Era a expressão que o deixava quase irreconhecível por completo. O sorriso aberto e franco sumira como o cabelo, o calor em seus olhos escuros se transformara num ressentimento taciturno que era imediatamente perturbador. Havia trevas em Jacob. Como se meu sol tivesse implodido.
– Jacob? – sussurrei.
Ele se limitou a me encarar, os olhos tensos e raivosos.
Percebi que não estávamos sozinhos. Atrás dele havia outros quatro; todos altos e de pele vermelha, o cabelo preto curto como o de Jacob.
Cada par, exceto um. Anos mais velho, Sam estava ao fundo, a expressão serena e segura.
– O que você quer? – perguntou Jacob, a expressão tornando-se mais ressentida à medida que ele via as emoções passando por meu rosto.
– Quero conversar com você – respondi.
– Pode falar – sibilou ele entre os dentes.
Seu olhar era violento. Eu nunca o vi olhar para ninguém daquele jeito, e muito menos para mim. Isso me magoou com uma intensidade surpreendente; uma dor física, uma facada na cabeça.
– A sós! – Sibilei, e minha voz saiu mais alta do que eu esperava.
Ele olhou para trás e eu sabia para onde iam seus olhos. Cada um dos garotos se virou para ver a reação de Sam.
Sam assentiu uma vez, a expressão impassível. Fez um breve comentário numa língua desconhecida e fluida — eu só tinha certeza de que não era francês nem espanhol, mas imaginei que fosse quileute. Ele se virou e foi para a casa de Jacob. Os outros, Paul, Jared e Embry o seguiram.
– Tudo bem. – Jacob parecia um pouco menos furioso depois que os outros partiram. Seu rosto estava mais calmo, mas também mais desamparado. A boca parecia permanentemente repuxada nos cantos.
Respirei fundo.
– Por que não me ligou? – perguntei, exasperada – Por que não deu notícias? Você tem ideia do quanto eu fiquei preocupada com você?
– Kris – ele falou com cuidado e me olhou com amargura.
Retribuí o olhar e o silêncio se prolongou. A dor em seu rosto me enervava.
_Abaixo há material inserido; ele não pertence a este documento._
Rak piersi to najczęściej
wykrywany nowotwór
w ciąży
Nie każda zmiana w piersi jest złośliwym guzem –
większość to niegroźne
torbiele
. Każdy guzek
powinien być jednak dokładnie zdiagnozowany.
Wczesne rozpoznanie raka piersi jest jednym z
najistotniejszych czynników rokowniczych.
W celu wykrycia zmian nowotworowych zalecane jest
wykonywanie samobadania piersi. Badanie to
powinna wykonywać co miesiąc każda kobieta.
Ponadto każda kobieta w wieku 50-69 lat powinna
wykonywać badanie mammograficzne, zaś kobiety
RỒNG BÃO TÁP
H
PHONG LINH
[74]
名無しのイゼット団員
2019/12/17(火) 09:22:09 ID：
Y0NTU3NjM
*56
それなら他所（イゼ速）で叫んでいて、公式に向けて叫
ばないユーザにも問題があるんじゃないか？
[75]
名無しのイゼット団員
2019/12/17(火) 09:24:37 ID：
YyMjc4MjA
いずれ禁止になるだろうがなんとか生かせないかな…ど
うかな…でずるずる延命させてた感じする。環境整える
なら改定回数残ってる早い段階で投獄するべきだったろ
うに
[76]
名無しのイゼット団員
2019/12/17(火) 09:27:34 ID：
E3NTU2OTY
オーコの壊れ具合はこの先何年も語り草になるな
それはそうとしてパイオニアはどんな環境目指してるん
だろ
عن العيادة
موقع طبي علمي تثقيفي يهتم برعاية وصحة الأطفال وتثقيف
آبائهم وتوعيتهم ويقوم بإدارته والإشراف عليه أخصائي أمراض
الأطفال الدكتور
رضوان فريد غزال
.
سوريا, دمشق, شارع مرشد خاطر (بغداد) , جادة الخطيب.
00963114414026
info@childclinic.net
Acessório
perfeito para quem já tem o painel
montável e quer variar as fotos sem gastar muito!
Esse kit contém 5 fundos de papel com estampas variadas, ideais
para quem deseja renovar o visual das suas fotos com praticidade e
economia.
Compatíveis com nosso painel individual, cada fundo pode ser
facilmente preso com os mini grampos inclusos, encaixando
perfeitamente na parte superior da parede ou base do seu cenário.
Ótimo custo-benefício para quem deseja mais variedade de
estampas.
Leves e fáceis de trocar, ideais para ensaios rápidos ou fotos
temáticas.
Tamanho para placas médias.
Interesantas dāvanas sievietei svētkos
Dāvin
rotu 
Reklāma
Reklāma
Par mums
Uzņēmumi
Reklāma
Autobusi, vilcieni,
Senti um bolo começando a se formar em minha garganta.
– Eu estou passando por uma transformação difícil.
– Tô vendo ! Você cortou o cabelo Jake! – percebi que estava gritando – Desde quando Jacob Black tem o cabelo curto?
– Foi necessário!
Eu fechei os meus olhos com força antes de encará-lo.
– Eu sei o que você é.
– Vá embora, Kris. Aqui não é lugar para termos essa conversa!
– Então é verdade ? – minha voz saiu fraca.
O olhar triste de Jacob respondeu a minha pergunta.
O mundo oscilou, inclinando-se do jeito errado em seu eixo.
Que tipo de lugar era esse? Poderia realmente existir um mundo onde lendas antigas ficavam vagando pelos limites de cidadezinhas mínimas e insignificantes, enfrentando monstros míticos? Isso queria dizer que todo conto de fadas impossível era baseado em alguma verdade absoluta? Havia, afinal, alguma coisa racional ou normal, ou tudo era magia e histórias de fantasmas?
Olhei para a casa de Billy, vi Sam e os outros nos encarando com olhares furiosos.
– Você tem razão – falei, pegando a minha mochila – Preciso ir embora.
Jake concordou com a cabeça.
Enquanto eu dirigia para casa na chuva, uma palavra vagava pela minha mente: Lobisomens.
Uma matilha de cinco lobisomens perturbadoramente gigantescos e multicores.